Before working as a nurse, Oswald worked in the computer industry, in the corporate world of Wall Street and as a civil servant. He witnessed the September 11 attack on the original twin towers of the World Trade Centre, which he describes as “a horrendous incident that pushed me into nursing, because I had already qualified as a nurse.” After the crisis, his company moved the IBM facility in upstate New York, where Oswald had to commute approximately 100 miles daily.
The author says he was influenced by the many racial incidents of young black men being killed by the police in New York and other parts of the USA. He felt the need to do something about it and decided to write his first book.
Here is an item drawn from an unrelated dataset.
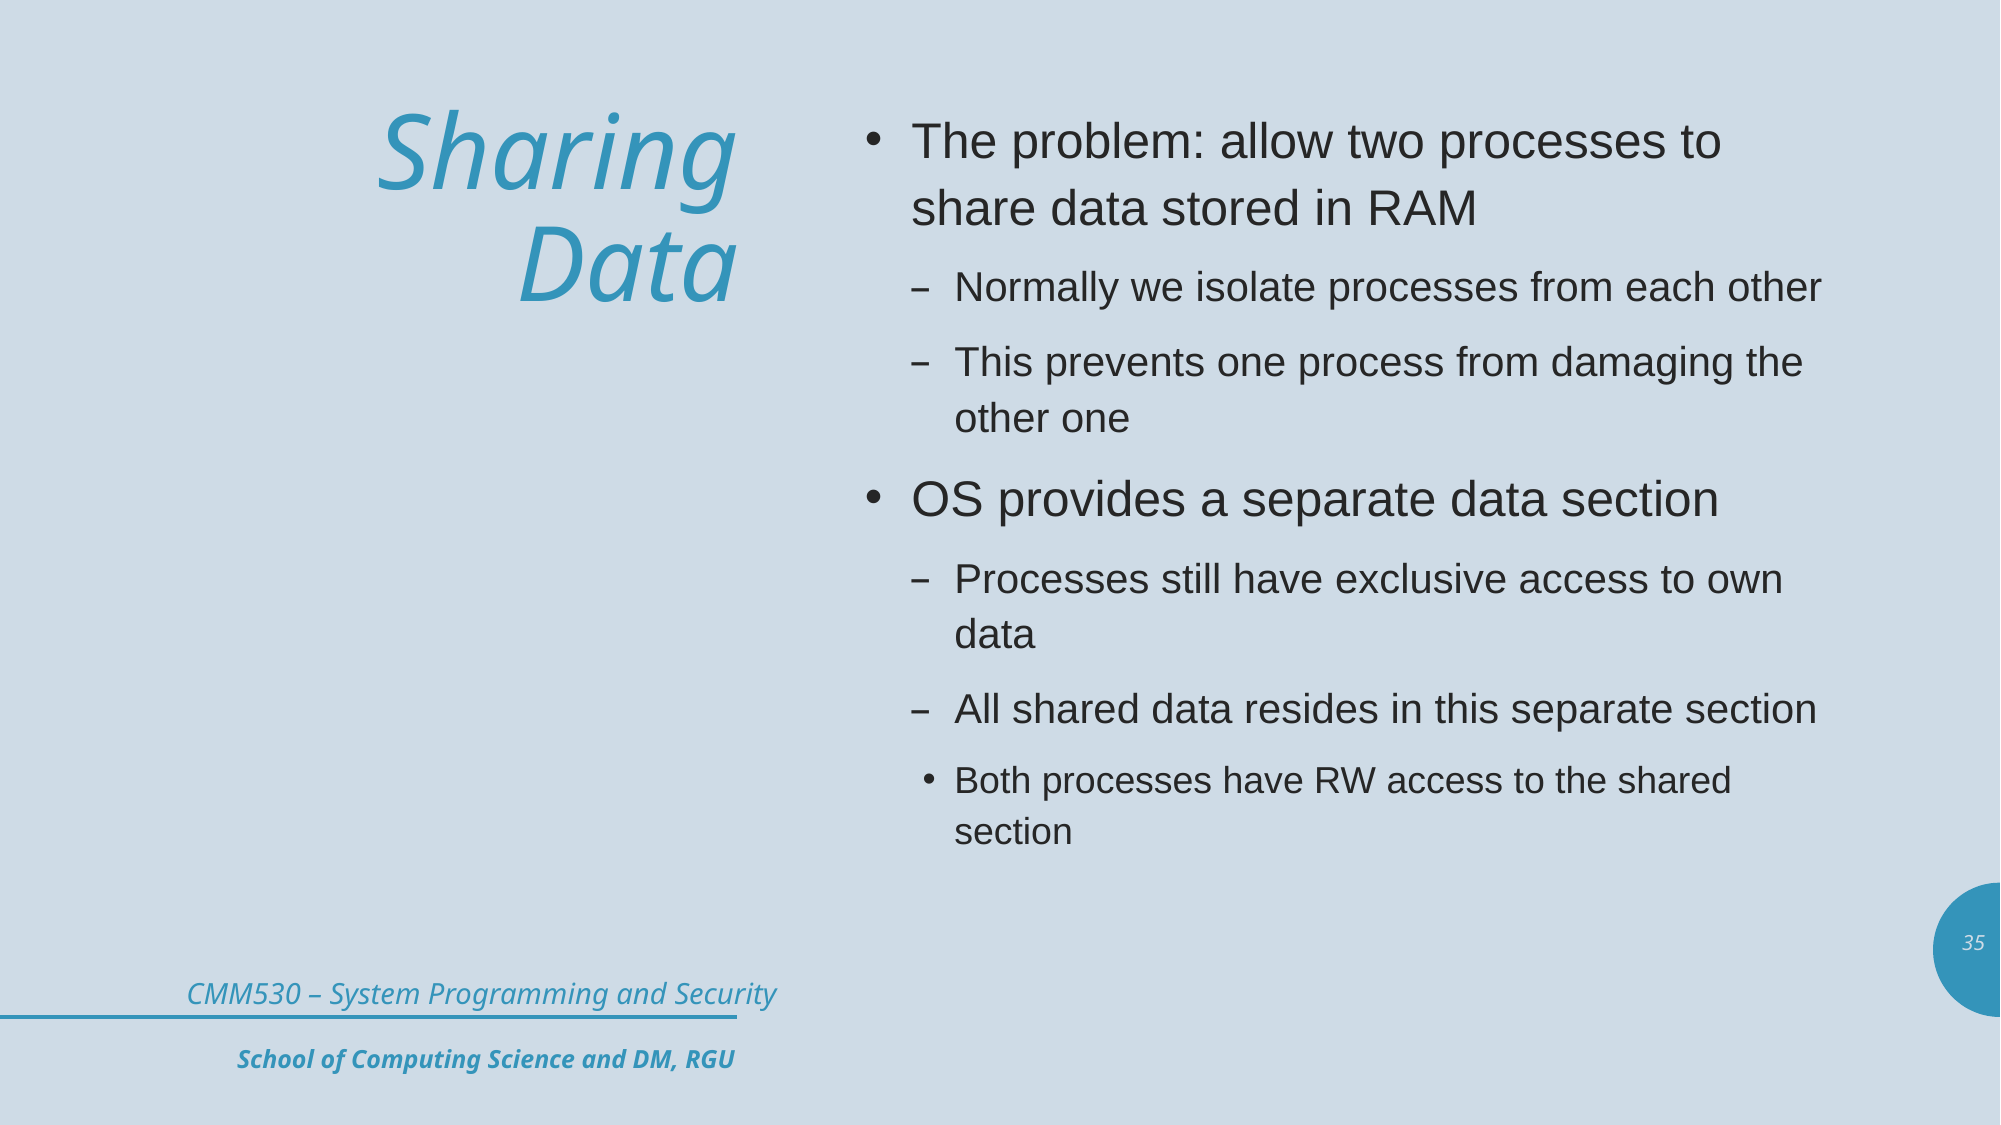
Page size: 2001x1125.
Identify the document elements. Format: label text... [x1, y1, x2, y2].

He states that “enduring the pain of racism is common among black men, for we have to live with it daily in some form or another.” He channelled his feelings into his fictitious characters and wrote this, his debut novel, as a gripping, emotional and relevant demonstration of the racial problems inhibiting America’s growth and development in its embrace of diversity.
His comprehensive research, included the history of the lynching and hanging of African Americans, the dark, disturbing history of the Ku Klux Klan (KKK) and how for decades its members terrorized African Americans in the South through harassment, shootings, hangings and burning the homes of innocent people while they slept. The author carefully researched the United States Air Force Academy and the Vietnam War, which is based around three main characters whose lives are strongly emotional and relevant in today’s world.
The author says that “after reading this story…readers will see the United States of America in a way you may have never seen it before.”